═════ Material for this task
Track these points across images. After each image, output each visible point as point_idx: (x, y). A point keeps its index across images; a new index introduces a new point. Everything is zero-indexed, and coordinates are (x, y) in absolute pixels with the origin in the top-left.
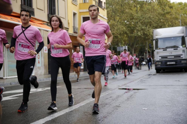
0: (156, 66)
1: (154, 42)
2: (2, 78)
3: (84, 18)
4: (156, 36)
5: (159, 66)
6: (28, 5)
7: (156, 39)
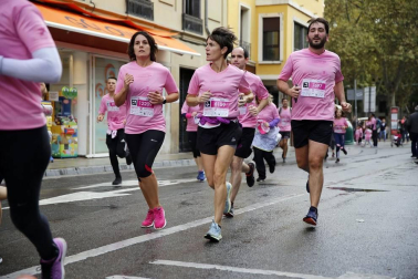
2: (84, 157)
3: (265, 19)
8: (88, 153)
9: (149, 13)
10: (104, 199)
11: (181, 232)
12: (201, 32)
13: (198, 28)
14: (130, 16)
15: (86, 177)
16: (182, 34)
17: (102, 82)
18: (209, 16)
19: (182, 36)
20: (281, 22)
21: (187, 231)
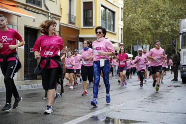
0: (182, 72)
1: (181, 36)
3: (84, 3)
4: (184, 28)
7: (183, 33)
12: (41, 6)
16: (26, 5)
19: (25, 7)
20: (94, 4)
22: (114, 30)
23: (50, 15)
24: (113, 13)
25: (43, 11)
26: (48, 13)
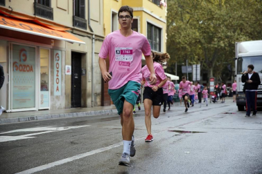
1: (236, 61)
4: (240, 52)
5: (243, 100)
6: (43, 4)
7: (239, 58)
8: (7, 109)
9: (50, 15)
10: (17, 141)
11: (68, 163)
12: (86, 28)
13: (84, 25)
14: (37, 17)
15: (5, 125)
16: (73, 29)
17: (17, 61)
18: (91, 17)
19: (72, 31)
20: (139, 22)
21: (72, 162)
22: (160, 50)
23: (94, 36)
24: (160, 29)
25: (88, 33)
26: (92, 35)
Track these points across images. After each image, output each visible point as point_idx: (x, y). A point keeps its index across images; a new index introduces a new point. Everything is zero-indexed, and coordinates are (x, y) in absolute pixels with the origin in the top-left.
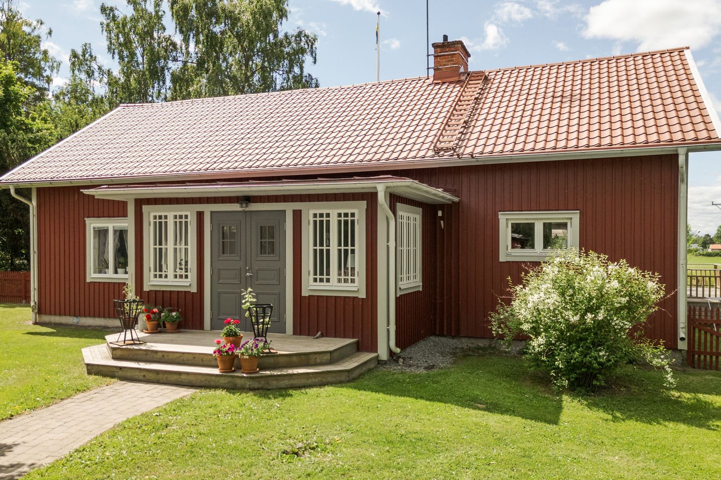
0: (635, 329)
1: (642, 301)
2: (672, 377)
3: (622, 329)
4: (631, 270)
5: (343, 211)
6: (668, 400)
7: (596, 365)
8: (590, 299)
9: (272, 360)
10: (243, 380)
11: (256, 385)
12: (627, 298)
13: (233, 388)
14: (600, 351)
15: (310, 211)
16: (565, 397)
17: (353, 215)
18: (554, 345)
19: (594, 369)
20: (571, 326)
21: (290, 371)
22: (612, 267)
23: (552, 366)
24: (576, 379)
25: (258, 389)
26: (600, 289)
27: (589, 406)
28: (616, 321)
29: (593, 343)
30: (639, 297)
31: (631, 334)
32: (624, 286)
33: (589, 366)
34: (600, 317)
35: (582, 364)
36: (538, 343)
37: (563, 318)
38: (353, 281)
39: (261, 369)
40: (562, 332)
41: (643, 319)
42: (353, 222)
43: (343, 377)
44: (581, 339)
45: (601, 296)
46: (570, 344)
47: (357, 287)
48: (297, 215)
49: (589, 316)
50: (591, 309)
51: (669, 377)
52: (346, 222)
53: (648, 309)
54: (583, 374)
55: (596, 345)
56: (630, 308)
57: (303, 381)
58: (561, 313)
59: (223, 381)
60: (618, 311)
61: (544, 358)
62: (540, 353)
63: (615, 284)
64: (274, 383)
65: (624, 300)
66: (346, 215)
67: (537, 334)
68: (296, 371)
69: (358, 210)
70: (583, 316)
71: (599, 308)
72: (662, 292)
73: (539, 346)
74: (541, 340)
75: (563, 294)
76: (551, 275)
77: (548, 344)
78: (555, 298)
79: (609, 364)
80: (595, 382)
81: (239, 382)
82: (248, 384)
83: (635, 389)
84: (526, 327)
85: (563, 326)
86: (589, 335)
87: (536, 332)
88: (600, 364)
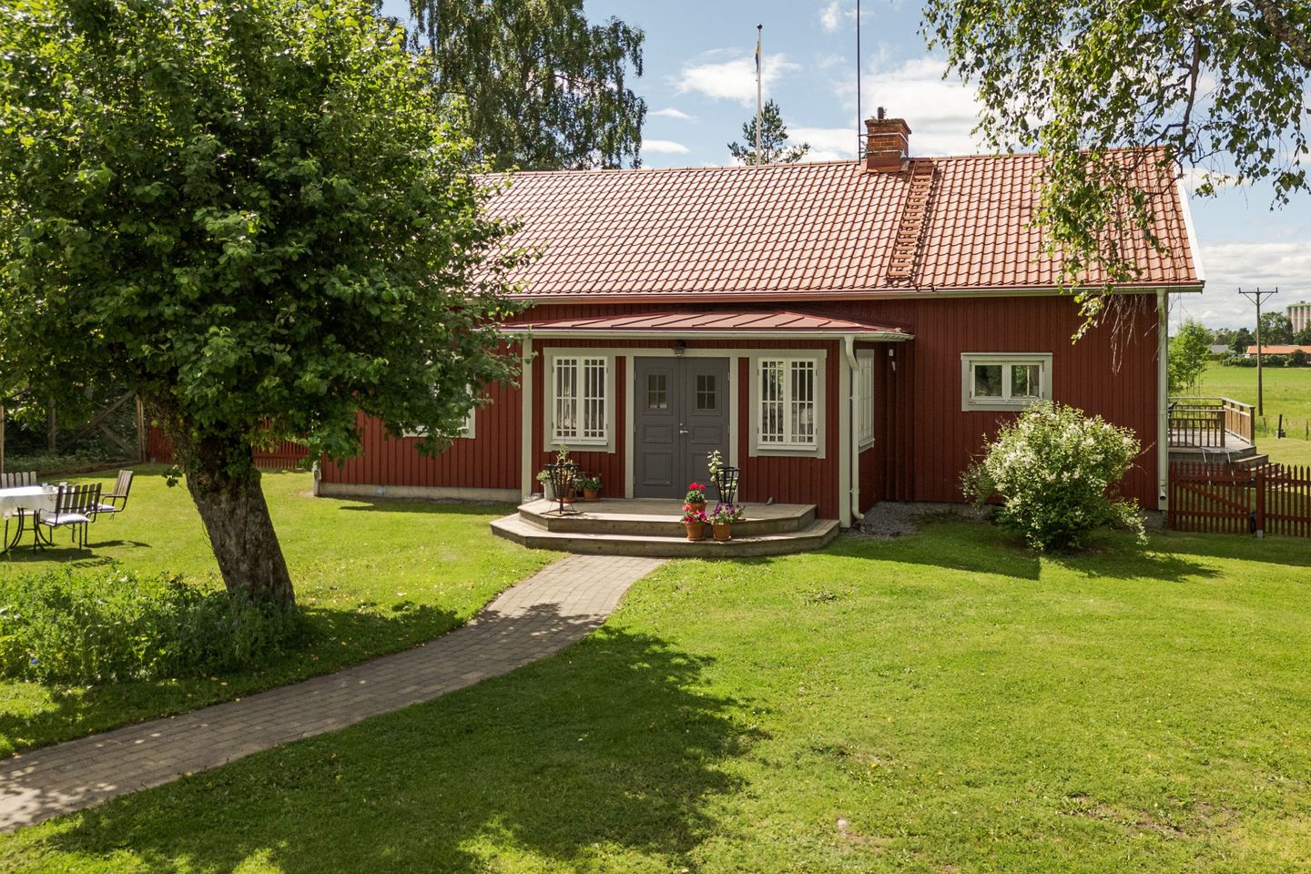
0: (1110, 487)
1: (1118, 457)
2: (1145, 534)
3: (1098, 488)
4: (1107, 427)
5: (798, 360)
6: (1143, 560)
7: (1071, 526)
8: (1067, 457)
9: (741, 527)
10: (718, 548)
11: (732, 553)
12: (1103, 455)
13: (709, 557)
14: (1077, 510)
15: (758, 359)
16: (1042, 559)
17: (810, 364)
18: (1029, 505)
19: (1071, 530)
20: (1046, 486)
21: (763, 539)
22: (1088, 423)
23: (1028, 528)
24: (1052, 541)
25: (735, 557)
26: (1076, 447)
27: (1067, 566)
28: (1092, 479)
29: (1069, 503)
30: (1115, 455)
31: (1107, 493)
32: (1099, 443)
33: (1064, 527)
34: (1076, 476)
35: (1058, 525)
36: (1014, 503)
37: (1039, 477)
38: (810, 439)
39: (733, 537)
40: (1038, 491)
41: (1119, 476)
42: (810, 373)
43: (816, 545)
44: (1058, 499)
45: (1077, 454)
46: (1046, 504)
47: (815, 446)
48: (744, 364)
49: (1066, 475)
50: (1067, 468)
51: (1142, 536)
52: (802, 373)
53: (1123, 466)
54: (1059, 534)
55: (1074, 504)
56: (1105, 465)
57: (776, 549)
58: (1038, 472)
59: (695, 549)
60: (1093, 469)
61: (1020, 520)
62: (1015, 514)
63: (1091, 441)
64: (750, 551)
65: (1100, 458)
66: (802, 364)
67: (1012, 495)
68: (769, 538)
69: (817, 359)
70: (1059, 475)
71: (1075, 466)
72: (1137, 448)
73: (1015, 507)
74: (1017, 500)
75: (1038, 452)
76: (1027, 432)
77: (1024, 504)
78: (1031, 456)
79: (1084, 524)
80: (1070, 544)
81: (714, 550)
82: (724, 551)
83: (1111, 550)
84: (1000, 487)
85: (1039, 485)
86: (1066, 495)
87: (1011, 492)
88: (1076, 524)
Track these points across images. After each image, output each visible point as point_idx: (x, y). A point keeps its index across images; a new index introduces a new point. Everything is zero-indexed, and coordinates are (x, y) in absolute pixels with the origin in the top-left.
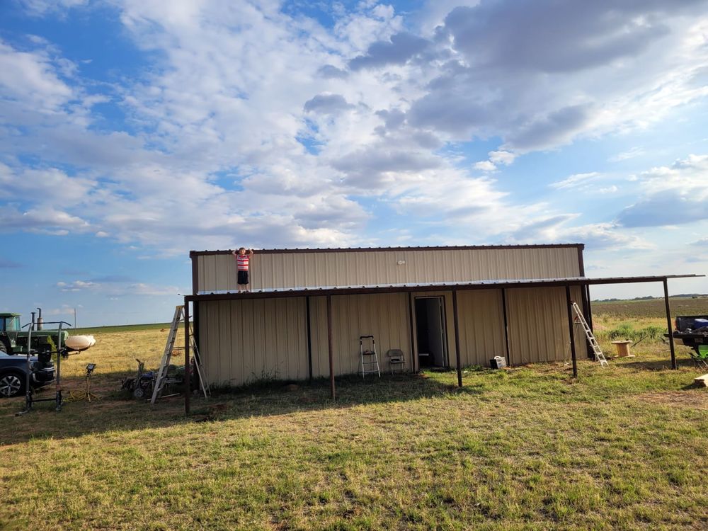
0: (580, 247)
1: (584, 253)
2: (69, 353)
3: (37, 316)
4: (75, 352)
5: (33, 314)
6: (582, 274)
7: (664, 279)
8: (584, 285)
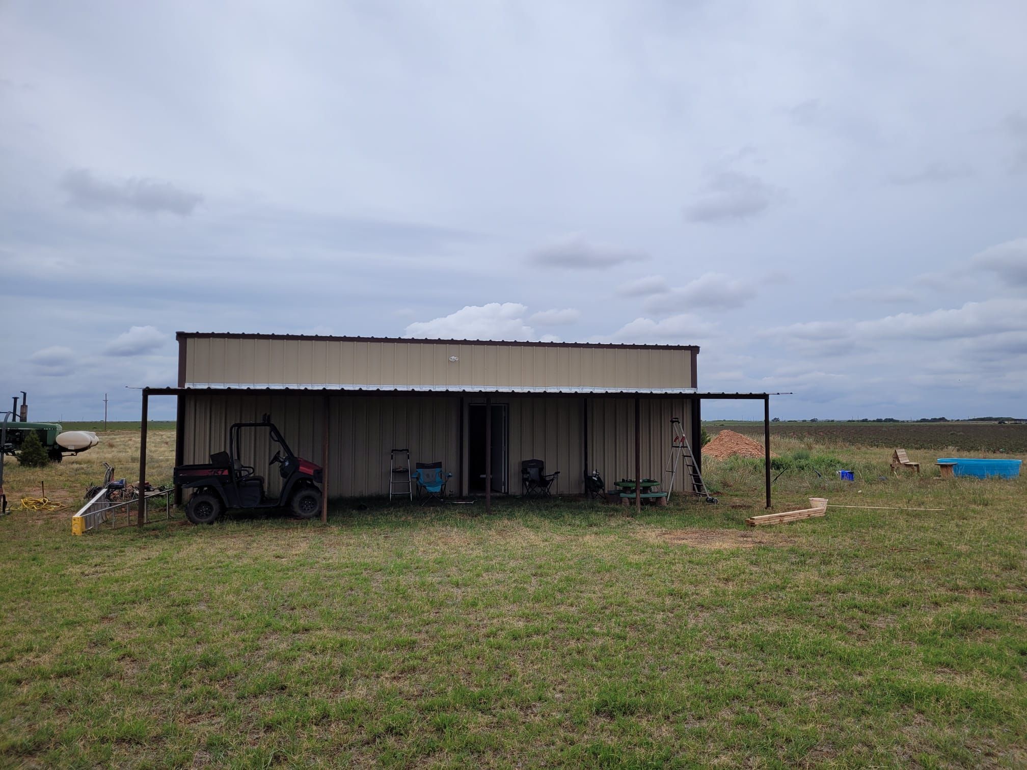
0: (695, 350)
1: (699, 357)
2: (63, 454)
3: (20, 403)
4: (70, 453)
5: (16, 399)
6: (694, 384)
7: (765, 397)
8: (695, 400)
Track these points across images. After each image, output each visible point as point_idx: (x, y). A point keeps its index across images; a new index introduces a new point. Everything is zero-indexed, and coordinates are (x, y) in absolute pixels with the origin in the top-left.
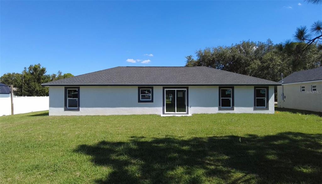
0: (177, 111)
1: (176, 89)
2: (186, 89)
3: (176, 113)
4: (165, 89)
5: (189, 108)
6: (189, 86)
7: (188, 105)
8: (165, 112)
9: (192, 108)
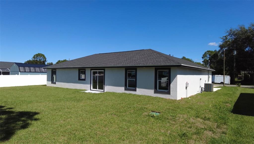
0: (99, 89)
1: (98, 71)
2: (103, 71)
3: (98, 90)
4: (92, 71)
5: (105, 86)
6: (105, 68)
7: (104, 85)
8: (92, 89)
9: (107, 86)
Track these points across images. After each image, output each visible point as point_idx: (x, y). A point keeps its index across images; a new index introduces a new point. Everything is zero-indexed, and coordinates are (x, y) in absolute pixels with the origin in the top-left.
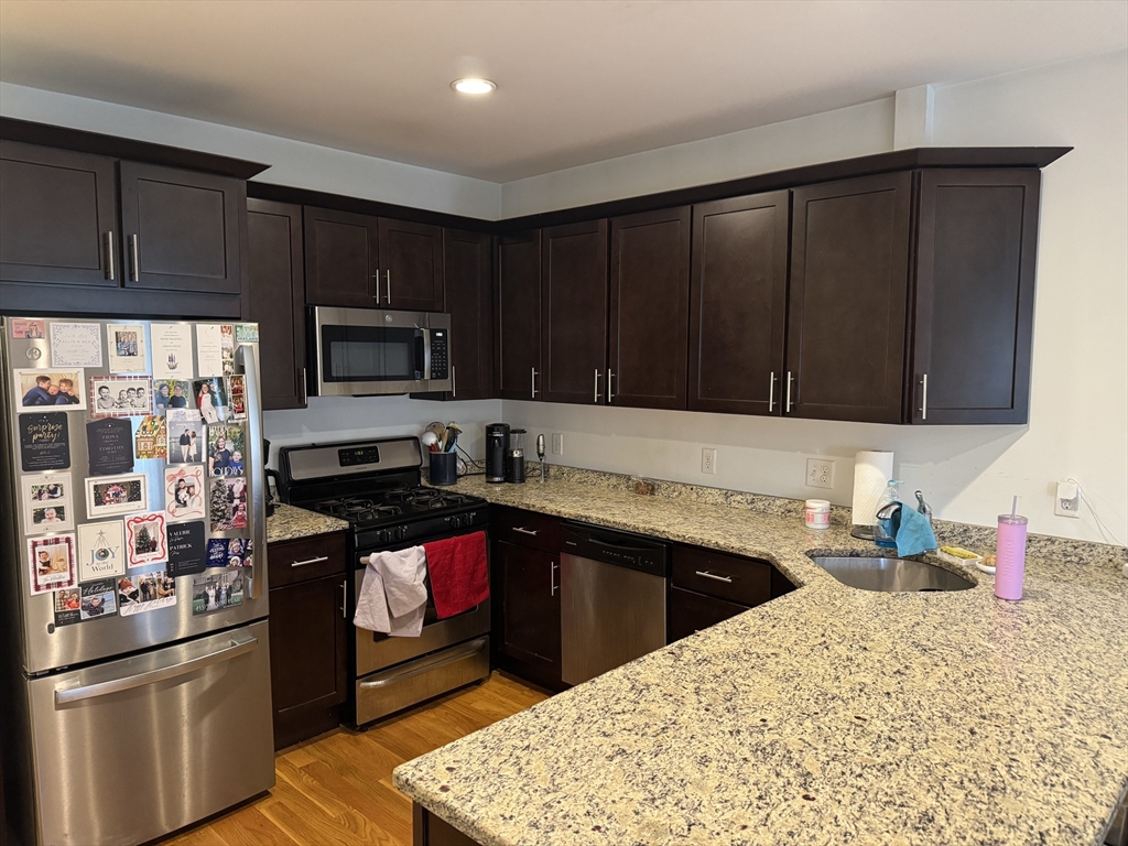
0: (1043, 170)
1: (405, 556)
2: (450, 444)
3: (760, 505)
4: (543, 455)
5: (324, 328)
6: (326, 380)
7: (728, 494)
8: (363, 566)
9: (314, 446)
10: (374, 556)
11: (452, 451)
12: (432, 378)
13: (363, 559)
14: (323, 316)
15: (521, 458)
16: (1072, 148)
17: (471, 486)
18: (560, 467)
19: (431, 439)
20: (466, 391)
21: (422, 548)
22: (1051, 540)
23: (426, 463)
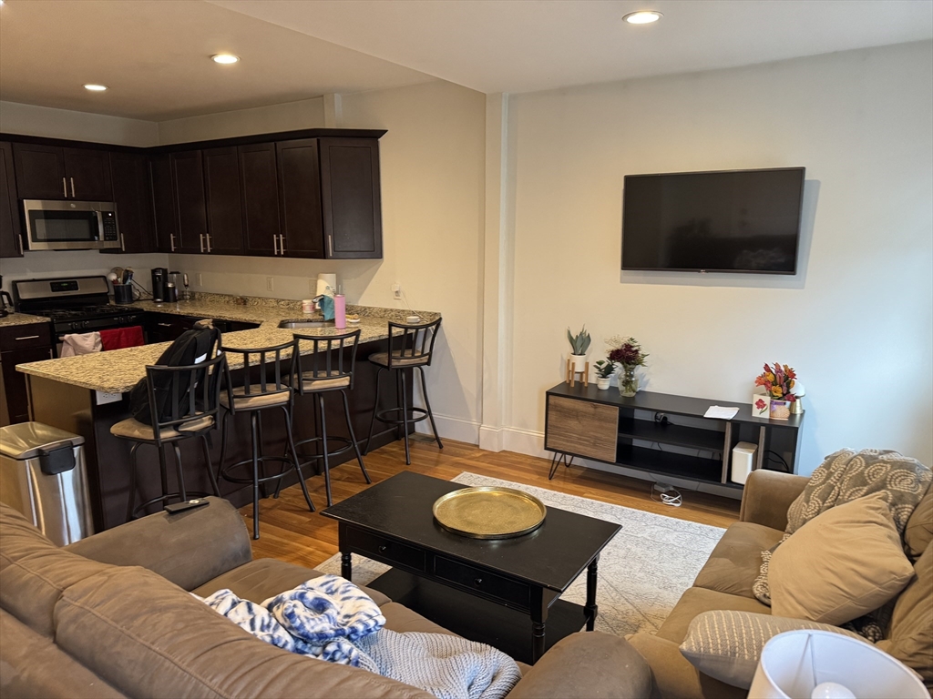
0: (379, 140)
1: (87, 337)
2: (125, 281)
3: (291, 305)
4: (187, 286)
5: (30, 211)
6: (33, 241)
7: (278, 301)
8: (62, 342)
9: (34, 280)
10: (67, 336)
11: (127, 283)
12: (105, 240)
13: (61, 338)
14: (30, 205)
15: (174, 288)
16: (386, 131)
17: (146, 306)
18: (200, 293)
19: (113, 277)
20: (134, 247)
21: (98, 333)
22: (392, 310)
23: (112, 292)
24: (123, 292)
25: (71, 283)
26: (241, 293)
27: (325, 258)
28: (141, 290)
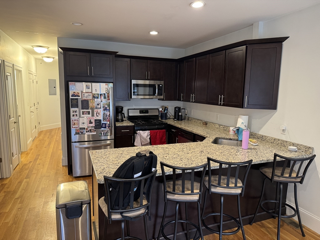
══════════
● What the task asks
Copy all of the items above with every "zero-indexed" swapped for "0-indexed" and nothing else altered, leaving out the pictures.

● Answer space
Track these points across images. After each image, output each visible point as point_idx: (x, y). A point keeps its index across images; a new index introduces a new point. Everything is 0-indexed, and coordinates are (x, y) in absolute pixels with the origin in the top-left.
0: (156, 66)
1: (154, 42)
2: (2, 78)
3: (84, 18)
4: (156, 36)
5: (159, 66)
6: (28, 5)
7: (156, 39)
2: (84, 157)
3: (265, 19)
8: (88, 153)
9: (149, 13)
10: (104, 199)
11: (181, 232)
12: (201, 32)
13: (198, 28)
14: (130, 16)
15: (86, 177)
16: (182, 34)
17: (102, 82)
18: (209, 16)
19: (182, 36)
20: (281, 22)
21: (187, 231)
0: (182, 72)
1: (181, 36)
3: (84, 3)
4: (184, 28)
7: (183, 33)
12: (41, 6)
16: (26, 5)
19: (25, 7)
20: (94, 4)
22: (114, 30)
23: (50, 15)
24: (113, 13)
25: (43, 11)
26: (48, 13)
1: (236, 61)
4: (240, 52)
5: (243, 100)
6: (43, 4)
7: (239, 58)
8: (7, 109)
9: (50, 15)
10: (17, 141)
11: (68, 163)
12: (86, 28)
13: (84, 25)
14: (37, 17)
15: (5, 125)
16: (73, 29)
17: (17, 61)
18: (91, 17)
19: (72, 31)
20: (139, 22)
21: (72, 162)
22: (160, 50)
23: (94, 36)
24: (160, 29)
25: (88, 33)
26: (92, 35)
Track these points across images. After each image, output each visible point as point_idx: (x, y). A point keeps its index across images; a new index introduces a new point. Everything is 0-indexed, and coordinates are (x, y) in absolute pixels with the origin in the top-left.
0: (635, 329)
1: (642, 301)
2: (672, 377)
3: (622, 329)
4: (631, 270)
5: (343, 211)
6: (668, 400)
7: (596, 365)
8: (590, 299)
9: (272, 360)
10: (243, 380)
11: (256, 385)
12: (627, 298)
13: (233, 388)
14: (600, 351)
15: (310, 211)
16: (565, 397)
17: (353, 215)
18: (554, 345)
19: (594, 369)
20: (571, 326)
21: (290, 371)
22: (612, 267)
23: (552, 366)
24: (576, 379)
25: (258, 389)
26: (600, 289)
27: (589, 406)
28: (616, 321)
29: (593, 343)
30: (639, 297)
31: (631, 334)
32: (624, 286)
33: (589, 366)
34: (600, 317)
35: (582, 364)
36: (538, 343)
37: (563, 318)
38: (353, 281)
39: (261, 369)
40: (562, 332)
41: (643, 319)
42: (353, 222)
43: (343, 377)
44: (581, 339)
45: (601, 296)
46: (570, 344)
47: (357, 287)
48: (297, 215)
49: (589, 316)
50: (591, 309)
51: (669, 377)
52: (346, 222)
53: (648, 309)
54: (583, 374)
55: (596, 345)
56: (630, 308)
57: (303, 381)
58: (561, 313)
59: (223, 381)
60: (618, 311)
61: (544, 358)
62: (540, 353)
63: (615, 284)
64: (274, 383)
65: (624, 300)
66: (346, 215)
67: (537, 334)
68: (296, 371)
69: (358, 210)
70: (583, 316)
71: (599, 308)
72: (662, 292)
73: (539, 346)
74: (541, 340)
75: (563, 294)
76: (551, 275)
77: (548, 344)
78: (555, 298)
79: (609, 364)
80: (595, 382)
81: (239, 382)
82: (248, 384)
83: (635, 389)
84: (526, 327)
85: (563, 326)
86: (589, 335)
87: (536, 332)
88: (600, 364)
0: (1110, 487)
1: (1118, 457)
2: (1145, 534)
3: (1098, 488)
4: (1107, 427)
5: (798, 360)
6: (1143, 560)
7: (1071, 526)
8: (1067, 457)
9: (741, 527)
10: (718, 548)
11: (732, 553)
12: (1103, 455)
13: (709, 557)
14: (1077, 510)
15: (758, 359)
16: (1042, 559)
17: (810, 364)
18: (1029, 505)
19: (1071, 530)
20: (1046, 486)
21: (763, 539)
22: (1088, 423)
23: (1028, 528)
24: (1052, 541)
25: (735, 557)
26: (1076, 447)
27: (1067, 566)
28: (1092, 479)
29: (1069, 503)
30: (1115, 455)
31: (1107, 493)
32: (1099, 443)
33: (1064, 527)
34: (1076, 476)
35: (1058, 525)
36: (1014, 503)
37: (1039, 477)
38: (810, 439)
39: (733, 537)
40: (1038, 491)
41: (1119, 476)
42: (810, 373)
43: (816, 545)
44: (1058, 499)
45: (1077, 454)
46: (1046, 504)
47: (815, 446)
48: (744, 364)
49: (1066, 475)
50: (1067, 468)
51: (1142, 536)
52: (802, 373)
53: (1123, 466)
54: (1059, 534)
55: (1074, 504)
56: (1105, 465)
57: (776, 549)
58: (1038, 472)
59: (695, 549)
60: (1093, 469)
61: (1020, 520)
62: (1015, 514)
63: (1091, 441)
64: (750, 551)
65: (1100, 458)
66: (802, 364)
67: (1012, 495)
68: (769, 538)
69: (817, 359)
70: (1059, 475)
71: (1075, 466)
72: (1137, 448)
73: (1015, 507)
74: (1017, 500)
75: (1038, 452)
76: (1027, 432)
77: (1024, 504)
78: (1031, 456)
79: (1084, 524)
80: (1070, 544)
81: (714, 550)
82: (724, 551)
83: (1111, 550)
84: (1000, 487)
85: (1039, 485)
86: (1066, 495)
87: (1011, 492)
88: (1076, 524)
Track these points across images. After each image, output each visible point as point_idx: (x, y). A point keeps its index across images; a new index introduces a new point. Everything is 0-indexed, and coordinates are (x, y) in absolute pixels with the origin in the top-left.
0: (580, 247)
1: (584, 253)
2: (69, 353)
3: (37, 316)
4: (75, 352)
5: (33, 314)
6: (582, 274)
7: (664, 279)
8: (584, 285)
0: (695, 350)
1: (699, 357)
2: (63, 454)
3: (20, 403)
4: (70, 453)
5: (16, 399)
6: (694, 384)
7: (765, 397)
8: (695, 400)
Track these points across images. After each image, output each visible point as point_idx: (x, y). A point keeps its index across images; a new index introduces a new point. Everything is 0-indexed, and coordinates are (x, y) in absolute pixels with the origin in the top-left.
0: (177, 111)
1: (176, 89)
2: (186, 89)
3: (176, 113)
4: (165, 89)
5: (189, 108)
6: (189, 86)
7: (188, 105)
8: (165, 112)
9: (192, 108)
0: (99, 89)
1: (98, 71)
2: (103, 71)
3: (98, 90)
4: (92, 71)
5: (105, 86)
6: (105, 68)
7: (104, 85)
8: (92, 89)
9: (107, 86)
Track these points across images. After each image, output each visible point as point_idx: (x, y). A point keeps its index across images; a new index introduces a new point. Everything is 0-indexed, and coordinates are (x, y) in absolute pixels with the origin in the top-left.
0: (1043, 170)
1: (405, 556)
2: (450, 444)
3: (760, 505)
4: (543, 455)
5: (324, 328)
6: (326, 380)
7: (728, 494)
8: (363, 566)
9: (314, 446)
10: (374, 556)
11: (452, 451)
12: (432, 378)
13: (363, 559)
14: (323, 316)
15: (521, 458)
16: (1072, 148)
17: (471, 486)
18: (560, 467)
19: (431, 439)
20: (466, 391)
21: (422, 548)
22: (1051, 540)
23: (426, 463)
0: (379, 140)
1: (87, 337)
2: (125, 281)
3: (291, 305)
4: (187, 286)
5: (30, 211)
6: (33, 241)
7: (278, 301)
8: (62, 342)
9: (34, 280)
10: (67, 336)
11: (127, 283)
12: (105, 240)
13: (61, 338)
14: (30, 205)
15: (174, 288)
16: (386, 131)
17: (146, 306)
18: (200, 293)
19: (113, 277)
20: (134, 247)
21: (98, 333)
22: (392, 310)
23: (112, 292)
24: (123, 292)
25: (71, 283)
26: (241, 293)
27: (325, 258)
28: (141, 290)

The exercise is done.